EXERCISE REQUIREMENTS: In the comments about de Man, switch "musician" to "singer" and write out everything from "J. W. Brewer" down to "of his charisma.".

TEXT FOR ANALYSIS:
-=-=-=-=-

My impression of the anthropological structure of intellectual life in New Haven back in the day is that the Ling Dep't faculty, whether Larry Horn or myl's late father or anyone in between, didn't tend to hang out with de Man and his crowd despite having offices only a few blocks apart from each other, but I could be wrong about that. Note, however, that in a rather different way the long time Ling Dep't mainstay Rulon Wells http://news.yale.edu/2008/07/18/memoriam-rulon-s-wells-iii-renowned-linguist-and-philosopher (with whom I never took a class) did serve the older sort of philological enterprise by collaborating with Robert Brumbaugh (who taught the ancient philosophy survey I took as a freshman, and doesn't seem to have an obit online although he must be 95 or so by now if still alive) by creating a pre-internet database of microfilms of all extent medieval-and-earlier MSS of Plato, to facilitate systematic study of variant textual readings — a lovely example of the sort of labor-intensive gruntwork the Theory guys tended not to want to get involved with.
J. W. Brewer said,
April 21, 2014 @ 10:06 am
FWIW, I have heard it said from varied sources that de Man was (to use my own simile) sort of like a musician who you really had to have seen live because for whatever reasons the studio recordings never quite captured his particular gifts, i.e., many of those who interacted with him in person as grad students, colleagues, etc remained impressed-to-star-struck years or decades down the road even though it is quite difficult reading his published works cold to understand what all the fuss was about. This is, of course, not inconsistent with the "charismatic con-man" thesis.
William Flesch said,
April 21, 2014 @ 10:42 am
I agree with J.W. Brewer on de Man in person, and the both thrilling and questionable character of his charisma.

-=-=-=-=-

INFORMATION PROVIDED:
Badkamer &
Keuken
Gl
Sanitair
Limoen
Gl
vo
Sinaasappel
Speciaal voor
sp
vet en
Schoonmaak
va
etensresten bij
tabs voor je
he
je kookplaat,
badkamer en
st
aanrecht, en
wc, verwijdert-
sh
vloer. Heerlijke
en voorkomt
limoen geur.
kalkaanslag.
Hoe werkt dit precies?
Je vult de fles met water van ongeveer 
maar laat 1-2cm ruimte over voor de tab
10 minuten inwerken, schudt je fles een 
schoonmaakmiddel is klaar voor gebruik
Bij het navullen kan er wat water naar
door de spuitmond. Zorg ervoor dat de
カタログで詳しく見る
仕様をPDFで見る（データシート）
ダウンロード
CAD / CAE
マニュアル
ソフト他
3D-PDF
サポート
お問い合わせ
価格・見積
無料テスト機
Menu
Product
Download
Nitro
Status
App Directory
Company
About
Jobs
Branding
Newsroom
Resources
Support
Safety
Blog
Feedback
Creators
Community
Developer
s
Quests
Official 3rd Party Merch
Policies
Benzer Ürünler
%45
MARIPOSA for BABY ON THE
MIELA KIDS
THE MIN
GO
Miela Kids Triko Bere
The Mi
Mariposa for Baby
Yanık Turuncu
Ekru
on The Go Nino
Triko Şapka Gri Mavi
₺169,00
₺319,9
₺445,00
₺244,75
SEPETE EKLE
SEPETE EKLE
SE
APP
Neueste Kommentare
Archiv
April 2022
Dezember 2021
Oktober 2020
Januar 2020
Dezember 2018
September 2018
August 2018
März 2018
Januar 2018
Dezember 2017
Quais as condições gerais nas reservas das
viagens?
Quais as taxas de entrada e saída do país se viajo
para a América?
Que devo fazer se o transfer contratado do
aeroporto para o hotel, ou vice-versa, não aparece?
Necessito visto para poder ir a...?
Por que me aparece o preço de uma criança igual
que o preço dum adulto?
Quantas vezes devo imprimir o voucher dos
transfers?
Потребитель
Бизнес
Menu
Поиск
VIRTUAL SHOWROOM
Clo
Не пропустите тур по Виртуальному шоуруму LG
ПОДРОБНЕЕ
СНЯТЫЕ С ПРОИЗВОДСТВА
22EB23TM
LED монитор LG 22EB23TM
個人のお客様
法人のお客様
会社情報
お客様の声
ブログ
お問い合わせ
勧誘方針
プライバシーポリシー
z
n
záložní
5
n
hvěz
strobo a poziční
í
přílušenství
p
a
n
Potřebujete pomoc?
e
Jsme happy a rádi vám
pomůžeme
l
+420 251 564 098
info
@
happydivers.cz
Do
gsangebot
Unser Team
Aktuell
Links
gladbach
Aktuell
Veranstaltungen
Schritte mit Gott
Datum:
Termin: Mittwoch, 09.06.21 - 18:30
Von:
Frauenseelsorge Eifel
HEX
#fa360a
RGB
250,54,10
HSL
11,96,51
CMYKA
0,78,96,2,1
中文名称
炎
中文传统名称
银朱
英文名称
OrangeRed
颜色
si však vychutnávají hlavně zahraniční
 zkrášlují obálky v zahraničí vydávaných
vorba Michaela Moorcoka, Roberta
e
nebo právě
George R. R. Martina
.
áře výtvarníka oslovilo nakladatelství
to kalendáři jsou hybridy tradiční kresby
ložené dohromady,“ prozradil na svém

-=-=-=-=-

EXERCISE ANSWER:
J. W. Brewer said,
April 21, 2014 @ 10:06 am
FWIW, I have heard it said from varied sources that de Man was (to use my own simile) sort of like a singer who you really had to have seen live because for whatever reasons the studio recordings never quite captured his particular gifts, i.e., many of those who interacted with him in person as grad students, colleagues, etc remained impressed-to-star-struck years or decades down the road even though it is quite difficult reading his published works cold to understand what all the fuss was about. This is, of course, not inconsistent with the "charismatic con-man" thesis.
William Flesch said,
April 21, 2014 @ 10:42 am
I agree with J.W. Brewer on de Man in person, and the both thrilling and questionable character of his charisma.